Самое чеховское в Чехове, думается нам, вот это: особенно требовательно, строго, даже жестоко смотрит он, присматривается как раз к тому, что ему уже понра­вилось или может понравиться в человеке, в людях, в жизни. И не ради художественного объективизма это, а потому, что все большие исторические отклонения начинаются с маленьких, мелочных и именно нравст­венных.

Самое печальное и тревожное в «Вишневом саде» не то, что забыли в доме Фирса, «человека позабыли», старые хозяева сада, а то, что «позабыла о человеке» также и увлеченная предчувствием завтрашней разум­ной жизни молодежь...

Чехов как никто — и не разумом только или чувст­вом интеллигента-гуманиста, но всем существом художника — ощущает, какая текучая, переходная и тонкая материя, субстанция, то, что называют и что называет себя справедливостью. Исторической, социальной, человеческой справедливостью. Люди не вышли еще из состояния, не оставили позы униженных и оскорблен­ных, а уж сами обидчики, человек гневается на пош­лость, но пошло гневается, сражается с тупостью, а сам...

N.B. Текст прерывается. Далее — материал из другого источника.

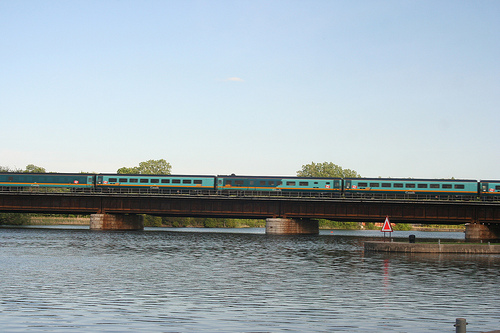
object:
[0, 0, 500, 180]
sky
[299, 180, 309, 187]
window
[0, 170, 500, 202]
train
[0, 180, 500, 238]
bridge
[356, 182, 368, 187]
window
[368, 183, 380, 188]
window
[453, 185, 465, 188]
window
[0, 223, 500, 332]
water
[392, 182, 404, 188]
window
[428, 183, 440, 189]
window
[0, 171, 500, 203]
passenger train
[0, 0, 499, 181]
clouds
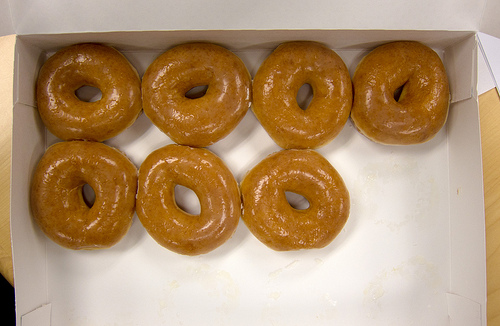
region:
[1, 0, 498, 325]
White box of doughnuts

Это и у Достоевского мы найдем, вычитаем — такое предупредительно горькое и жестокое слово о человеке.

Что же здесь именно чеховское?

Чеховская идейность и идейная направленность про­изведений Достоевского, если сравнить их характер,— то это невидимая сила идейной «гравитации» (Чехов) и сила шквала, бури, стихии (Достоевский).

Бушевание стихий, каким бы мощным оно ни было, имеет начало и конец, имеет рубеж. Невидимые же, внутренние, «из самой материи» силы гравитации — всепроникающие и всегдашние.

Скрытая, глубинная идейность Чехова не отрицает всякой иной, самой шквальной, если идейность та гума­нистически направлена.

Поэтому так высоко ставил он и творчество Толстого, и творчество Горького.

...Изменилась эпоха, люди переменились, поколения новые, столько всего произошло — человечество вскоре вступит в XXI столетие. А взгляд человека в пенсне все тот же, и в нем прежде всего — понимание, и людям, совсем новым поколениям он необходим, тот взгляд — чуть со стороны взгляд, в самую глубь.